■ Raw data ■
/---

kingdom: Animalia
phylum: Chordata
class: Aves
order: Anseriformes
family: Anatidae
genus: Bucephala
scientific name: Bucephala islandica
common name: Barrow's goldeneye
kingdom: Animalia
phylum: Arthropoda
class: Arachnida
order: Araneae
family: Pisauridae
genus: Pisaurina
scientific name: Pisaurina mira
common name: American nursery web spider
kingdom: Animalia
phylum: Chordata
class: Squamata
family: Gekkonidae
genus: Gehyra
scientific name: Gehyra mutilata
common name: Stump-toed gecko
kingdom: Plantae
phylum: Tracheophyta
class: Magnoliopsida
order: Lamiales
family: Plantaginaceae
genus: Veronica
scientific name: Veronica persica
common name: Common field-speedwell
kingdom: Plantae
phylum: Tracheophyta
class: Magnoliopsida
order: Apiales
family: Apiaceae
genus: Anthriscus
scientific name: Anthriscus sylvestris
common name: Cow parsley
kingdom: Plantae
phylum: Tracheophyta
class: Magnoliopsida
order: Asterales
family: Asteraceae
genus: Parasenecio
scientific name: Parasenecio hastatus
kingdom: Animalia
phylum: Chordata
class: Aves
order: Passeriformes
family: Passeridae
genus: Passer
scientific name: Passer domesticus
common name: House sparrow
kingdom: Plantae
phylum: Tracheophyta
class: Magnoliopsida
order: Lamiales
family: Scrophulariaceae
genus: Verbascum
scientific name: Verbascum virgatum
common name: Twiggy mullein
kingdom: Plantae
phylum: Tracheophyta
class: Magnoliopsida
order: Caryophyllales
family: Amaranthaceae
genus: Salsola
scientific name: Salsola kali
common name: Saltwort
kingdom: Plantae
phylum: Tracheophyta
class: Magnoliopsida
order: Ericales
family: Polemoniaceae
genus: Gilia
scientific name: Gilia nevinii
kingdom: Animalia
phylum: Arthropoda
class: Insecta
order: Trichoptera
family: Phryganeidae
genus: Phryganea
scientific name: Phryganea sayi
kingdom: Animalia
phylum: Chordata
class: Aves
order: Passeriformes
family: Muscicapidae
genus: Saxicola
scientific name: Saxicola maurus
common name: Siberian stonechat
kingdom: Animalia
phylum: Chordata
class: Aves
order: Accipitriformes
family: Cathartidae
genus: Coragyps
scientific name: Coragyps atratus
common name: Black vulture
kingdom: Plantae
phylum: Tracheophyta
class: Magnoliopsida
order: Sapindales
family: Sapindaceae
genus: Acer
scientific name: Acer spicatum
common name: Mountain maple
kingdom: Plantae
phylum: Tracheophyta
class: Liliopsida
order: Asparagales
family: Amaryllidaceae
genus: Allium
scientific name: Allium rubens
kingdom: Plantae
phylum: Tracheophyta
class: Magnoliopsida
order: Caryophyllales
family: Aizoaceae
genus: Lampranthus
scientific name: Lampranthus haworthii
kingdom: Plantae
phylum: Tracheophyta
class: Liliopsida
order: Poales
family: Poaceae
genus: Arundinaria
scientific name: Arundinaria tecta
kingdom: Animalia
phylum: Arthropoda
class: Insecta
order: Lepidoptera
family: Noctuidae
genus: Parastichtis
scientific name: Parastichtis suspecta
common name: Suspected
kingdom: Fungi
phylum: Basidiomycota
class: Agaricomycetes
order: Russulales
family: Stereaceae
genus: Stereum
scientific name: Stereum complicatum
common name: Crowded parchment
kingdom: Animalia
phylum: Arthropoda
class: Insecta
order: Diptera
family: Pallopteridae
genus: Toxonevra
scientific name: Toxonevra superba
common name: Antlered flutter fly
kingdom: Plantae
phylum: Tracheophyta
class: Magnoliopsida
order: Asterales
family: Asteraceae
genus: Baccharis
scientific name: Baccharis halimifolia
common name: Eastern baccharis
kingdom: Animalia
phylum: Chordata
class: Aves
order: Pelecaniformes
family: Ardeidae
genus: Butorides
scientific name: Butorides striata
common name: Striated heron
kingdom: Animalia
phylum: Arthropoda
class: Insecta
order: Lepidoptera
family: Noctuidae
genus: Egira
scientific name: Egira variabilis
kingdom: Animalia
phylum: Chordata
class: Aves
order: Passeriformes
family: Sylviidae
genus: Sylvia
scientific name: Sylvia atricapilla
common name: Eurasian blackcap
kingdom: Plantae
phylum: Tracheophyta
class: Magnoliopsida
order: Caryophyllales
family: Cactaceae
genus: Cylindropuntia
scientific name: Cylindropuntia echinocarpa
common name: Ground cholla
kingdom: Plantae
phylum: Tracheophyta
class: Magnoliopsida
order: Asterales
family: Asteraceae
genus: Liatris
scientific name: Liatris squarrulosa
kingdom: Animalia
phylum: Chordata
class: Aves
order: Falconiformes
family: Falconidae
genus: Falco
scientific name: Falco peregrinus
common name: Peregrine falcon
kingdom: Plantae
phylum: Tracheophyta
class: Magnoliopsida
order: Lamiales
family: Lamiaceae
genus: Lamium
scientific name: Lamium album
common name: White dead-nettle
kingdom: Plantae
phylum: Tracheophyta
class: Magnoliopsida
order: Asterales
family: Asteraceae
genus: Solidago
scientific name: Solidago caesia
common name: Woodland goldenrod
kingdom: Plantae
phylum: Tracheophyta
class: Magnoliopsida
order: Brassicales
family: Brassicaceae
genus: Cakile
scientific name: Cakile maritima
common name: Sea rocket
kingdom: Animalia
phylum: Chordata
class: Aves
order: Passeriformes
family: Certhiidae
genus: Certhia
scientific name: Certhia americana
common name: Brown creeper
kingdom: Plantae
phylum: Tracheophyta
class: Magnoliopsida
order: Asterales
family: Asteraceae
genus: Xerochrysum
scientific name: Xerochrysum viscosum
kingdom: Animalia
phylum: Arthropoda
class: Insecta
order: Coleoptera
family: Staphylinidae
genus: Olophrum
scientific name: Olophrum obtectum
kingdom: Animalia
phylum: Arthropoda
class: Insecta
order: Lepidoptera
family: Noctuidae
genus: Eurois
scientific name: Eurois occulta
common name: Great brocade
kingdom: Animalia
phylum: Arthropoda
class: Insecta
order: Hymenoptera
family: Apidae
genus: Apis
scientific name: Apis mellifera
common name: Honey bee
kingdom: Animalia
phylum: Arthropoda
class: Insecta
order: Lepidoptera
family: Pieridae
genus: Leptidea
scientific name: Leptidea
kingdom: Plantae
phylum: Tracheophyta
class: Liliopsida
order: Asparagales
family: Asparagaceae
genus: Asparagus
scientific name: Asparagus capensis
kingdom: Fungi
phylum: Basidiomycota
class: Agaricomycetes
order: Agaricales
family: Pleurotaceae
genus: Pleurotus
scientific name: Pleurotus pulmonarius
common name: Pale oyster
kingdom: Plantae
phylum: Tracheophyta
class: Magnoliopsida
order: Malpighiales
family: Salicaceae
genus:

\---

Could you put every line of the data above into a Markdown table with two columns, Row and Entry, giving each line its own numbered row and leaving out any blank lines?

■ Task solution ■
| Row | Entry |
|---|---|
| 1 | kingdom: Animalia |
| 2 | phylum: Chordata |
| 3 | class: Aves |
| 4 | order: Anseriformes |
| 5 | family: Anatidae |
| 6 | genus: Bucephala |
| 7 | scientific name: Bucephala islandica |
| 8 | common name: Barrow's goldeneye |
| 9 | kingdom: Animalia |
| 10 | phylum: Arthropoda |
| 11 | class: Arachnida |
| 12 | order: Araneae |
| 13 | family: Pisauridae |
| 14 | genus: Pisaurina |
| 15 | scientific name: Pisaurina mira |
| 16 | common name: American nursery web spider |
| 17 | kingdom: Animalia |
| 18 | phylum: Chordata |
| 19 | class: Squamata |
| 20 | family: Gekkonidae |
| 21 | genus: Gehyra |
| 22 | scientific name: Gehyra mutilata |
| 23 | common name: Stump-toed gecko |
| 24 | kingdom: Plantae |
| 25 | phylum: Tracheophyta |
| 26 | class: Magnoliopsida |
| 27 | order: Lamiales |
| 28 | family: Plantaginaceae |
| 29 | genus: Veronica |
| 30 | scientific name: Veronica persica |
| 31 | common name: Common field-speedwell |
| 32 | kingdom: Plantae |
| 33 | phylum: Tracheophyta |
| 34 | class: Magnoliopsida |
| 35 | order: Apiales |
| 36 | family: Apiaceae |
| 37 | genus: Anthriscus |
| 38 | scientific name: Anthriscus sylvestris |
| 39 | common name: Cow parsley |
| 40 | kingdom: Plantae |
| 41 | phylum: Tracheophyta |
| 42 | class: Magnoliopsida |
| 43 | order: Asterales |
| 44 | family: Asteraceae |
| 45 | genus: Parasenecio |
| 46 | scientific name: Parasenecio hastatus |
| 47 | kingdom: Animalia |
| 48 | phylum: Chordata |
| 49 | class: Aves |
| 50 | order: Passeriformes |
| 51 | family: Passeridae |
| 52 | genus: Passer |
| 53 | scientific name: Passer domesticus |
| 54 | common name: House sparrow |
| 55 | kingdom: Plantae |
| 56 | phylum: Tracheophyta |
| 57 | class: Magnoliopsida |
| 58 | order: Lamiales |
| 59 | family: Scrophulariaceae |
| 60 | genus: Verbascum |
| 61 | scientific name: Verbascum virgatum |
| 62 | common name: Twiggy mullein |
| 63 | kingdom: Plantae |
| 64 | phylum: Tracheophyta |
| 65 | class: Magnoliopsida |
| 66 | order: Caryophyllales |
| 67 | family: Amaranthaceae |
| 68 | genus: Salsola |
| 69 | scientific name: Salsola kali |
| 70 | common name: Saltwort |
| 71 | kingdom: Plantae |
| 72 | phylum: Tracheophyta |
| 73 | class: Magnoliopsida |
| 74 | order: Ericales |
| 75 | family: Polemoniaceae |
| 76 | genus: Gilia |
| 77 | scientific name: Gilia nevinii |
| 78 | kingdom: Animalia |
| 79 | phylum: Arthropoda |
| 80 | class: Insecta |
| 81 | order: Trichoptera |
| 82 | family: Phryganeidae |
| 83 | genus: Phryganea |
| 84 | scientific name: Phryganea sayi |
| 85 | kingdom: Animalia |
| 86 | phylum: Chordata |
| 87 | class: Aves |
| 88 | order: Passeriformes |
| 89 | family: Muscicapidae |
| 90 | genus: Saxicola |
| 91 | scientific name: Saxicola maurus |
| 92 | common name: Siberian stonechat |
| 93 | kingdom: Animalia |
| 94 | phylum: Chordata |
| 95 | class: Aves |
| 96 | order: Accipitriformes |
| 97 | family: Cathartidae |
| 98 | genus: Coragyps |
| 99 | scientific name: Coragyps atratus |
| 100 | common name: Black vulture |
| 101 | kingdom: Plantae |
| 102 | phylum: Tracheophyta |
| 103 | class: Magnoliopsida |
| 104 | order: Sapindales |
| 105 | family: Sapindaceae |
| 106 | genus: Acer |
| 107 | scientific name: Acer spicatum |
| 108 | common name: Mountain maple |
| 109 | kingdom: Plantae |
| 110 | phylum: Tracheophyta |
| 111 | class: Liliopsida |
| 112 | order: Asparagales |
| 113 | family: Amaryllidaceae |
| 114 | genus: Allium |
| 115 | scientific name: Allium rubens |
| 116 | kingdom: Plantae |
| 117 | phylum: Tracheophyta |
| 118 | class: Magnoliopsida |
| 119 | order: Caryophyllales |
| 120 | family: Aizoaceae |
| 121 | genus: Lampranthus |
| 122 | scientific name: Lampranthus haworthii |
| 123 | kingdom: Plantae |
| 124 | phylum: Tracheophyta |
| 125 | class: Liliopsida |
| 126 | order: Poales |
| 127 | family: Poaceae |
| 128 | genus: Arundinaria |
| 129 | scientific name: Arundinaria tecta |
| 130 | kingdom: Animalia |
| 131 | phylum: Arthropoda |
| 132 | class: Insecta |
| 133 | order: Lepidoptera |
| 134 | family: Noctuidae |
| 135 | genus: Parastichtis |
| 136 | scientific name: Parastichtis suspecta |
| 137 | common name: Suspected |
| 138 | kingdom: Fungi |
| 139 | phylum: Basidiomycota |
| 140 | class: Agaricomycetes |
| 141 | order: Russulales |
| 142 | family: Stereaceae |
| 143 | genus: Stereum |
| 144 | scientific name: Stereum complicatum |
| 145 | common name: Crowded parchment |
| 146 | kingdom: Animalia |
| 147 | phylum: Arthropoda |
| 148 | class: Insecta |
| 149 | order: Diptera |
| 150 | family: Pallopteridae |
| 151 | genus: Toxonevra |
| 152 | scientific name: Toxonevra superba |
| 153 | common name: Antlered flutter fly |
| 154 | kingdom: Plantae |
| 155 | phylum: Tracheophyta |
| 156 | class: Magnoliopsida |
| 157 | order: Asterales |
| 158 | family: Asteraceae |
| 159 | genus: Baccharis |
| 160 | scientific name: Baccharis halimifolia |
| 161 | common name: Eastern baccharis |
| 162 | kingdom: Animalia |
| 163 | phylum: Chordata |
| 164 | class: Aves |
| 165 | order: Pelecaniformes |
| 166 | family: Ardeidae |
| 167 | genus: Butorides |
| 168 | scientific name: Butorides striata |
| 169 | common name: Striated heron |
| 170 | kingdom: Animalia |
| 171 | phylum: Arthropoda |
| 172 | class: Insecta |
| 173 | order: Lepidoptera |
| 174 | family: Noctuidae |
| 175 | genus: Egira |
| 176 | scientific name: Egira variabilis |
| 177 | kingdom: Animalia |
| 178 | phylum: Chordata |
| 179 | class: Aves |
| 180 | order: Passeriformes |
| 181 | family: Sylviidae |
| 182 | genus: Sylvia |
| 183 | scientific name: Sylvia atricapilla |
| 184 | common name: Eurasian blackcap |
| 185 | kingdom: Plantae |
| 186 | phylum: Tracheophyta |
| 187 | class: Magnoliopsida |
| 188 | order: Caryophyllales |
| 189 | family: Cactaceae |
| 190 | genus: Cylindropuntia |
| 191 | scientific name: Cylindropuntia echinocarpa |
| 192 | common name: Ground cholla |
| 193 | kingdom: Plantae |
| 194 | phylum: Tracheophyta |
| 195 | class: Magnoliopsida |
| 196 | order: Asterales |
| 197 | family: Asteraceae |
| 198 | genus: Liatris |
| 199 | scientific name: Liatris squarrulosa |
| 200 | kingdom: Animalia |
| 201 | phylum: Chordata |
| 202 | class: Aves |
| 203 | order: Falconiformes |
| 204 | family: Falconidae |
| 205 | genus: Falco |
| 206 | scientific name: Falco peregrinus |
| 207 | common name: Peregrine falcon |
| 208 | kingdom: Plantae |
| 209 | phylum: Tracheophyta |
| 210 | class: Magnoliopsida |
| 211 | order: Lamiales |
| 212 | family: Lamiaceae |
| 213 | genus: Lamium |
| 214 | scientific name: Lamium album |
| 215 | common name: White dead-nettle |
| 216 | kingdom: Plantae |
| 217 | phylum: Tracheophyta |
| 218 | class: Magnoliopsida |
| 219 | order: Asterales |
| 220 | family: Asteraceae |
| 221 | genus: Solidago |
| 222 | scientific name: Solidago caesia |
| 223 | common name: Woodland goldenrod |
| 224 | kingdom: Plantae |
| 225 | phylum: Tracheophyta |
| 226 | class: Magnoliopsida |
| 227 | order: Brassicales |
| 228 | family: Brassicaceae |
| 229 | genus: Cakile |
| 230 | scientific name: Cakile maritima |
| 231 | common name: Sea rocket |
| 232 | kingdom: Animalia |
| 233 | phylum: Chordata |
| 234 | class: Aves |
| 235 | order: Passeriformes |
| 236 | family: Certhiidae |
| 237 | genus: Certhia |
| 238 | scientific name: Certhia americana |
| 239 | common name: Brown creeper |
| 240 | kingdom: Plantae |
| 241 | phylum: Tracheophyta |
| 242 | class: Magnoliopsida |
| 243 | order: Asterales |
| 244 | family: Asteraceae |
| 245 | genus: Xerochrysum |
| 246 | scientific name: Xerochrysum viscosum |
| 247 | kingdom: Animalia |
| 248 | phylum: Arthropoda |
| 249 | class: Insecta |
| 250 | order: Coleoptera |
| 251 | family: Staphylinidae |
| 252 | genus: Olophrum |
| 253 | scientific name: Olophrum obtectum |
| 254 | kingdom: Animalia |
| 255 | phylum: Arthropoda |
| 256 | class: Insecta |
| 257 | order: Lepidoptera |
| 258 | family: Noctuidae |
| 259 | genus: Eurois |
| 260 | scientific name: Eurois occulta |
| 261 | common name: Great brocade |
| 262 | kingdom: Animalia |
| 263 | phylum: Arthropoda |
| 264 | class: Insecta |
| 265 | order: Hymenoptera |
| 266 | family: Apidae |
| 267 | genus: Apis |
| 268 | scientific name: Apis mellifera |
| 269 | common name: Honey bee |
| 270 | kingdom: Animalia |
| 271 | phylum: Arthropoda |
| 272 | class: Insecta |
| 273 | order: Lepidoptera |
| 274 | family: Pieridae |
| 275 | genus: Leptidea |
| 276 | scientific name: Leptidea |
| 277 | kingdom: Plantae |
| 278 | phylum: Tracheophyta |
| 279 | class: Liliopsida |
| 280 | order: Asparagales |
| 281 | family: Asparagaceae |
| 282 | genus: Asparagus |
| 283 | scientific name: Asparagus capensis |
| 284 | kingdom: Fungi |
| 285 | phylum: Basidiomycota |
| 286 | class: Agaricomycetes |
| 287 | order: Agaricales |
| 288 | family: Pleurotaceae |
| 289 | genus: Pleurotus |
| 290 | scientific name: Pleurotus pulmonarius |
| 291 | common name: Pale oyster |
| 292 | kingdom: Plantae |
| 293 | phylum: Tracheophyta |
| 294 | class: Magnoliopsida |
| 295 | order: Malpighiales |
| 296 | family: Salicaceae |
| 297 | genus: |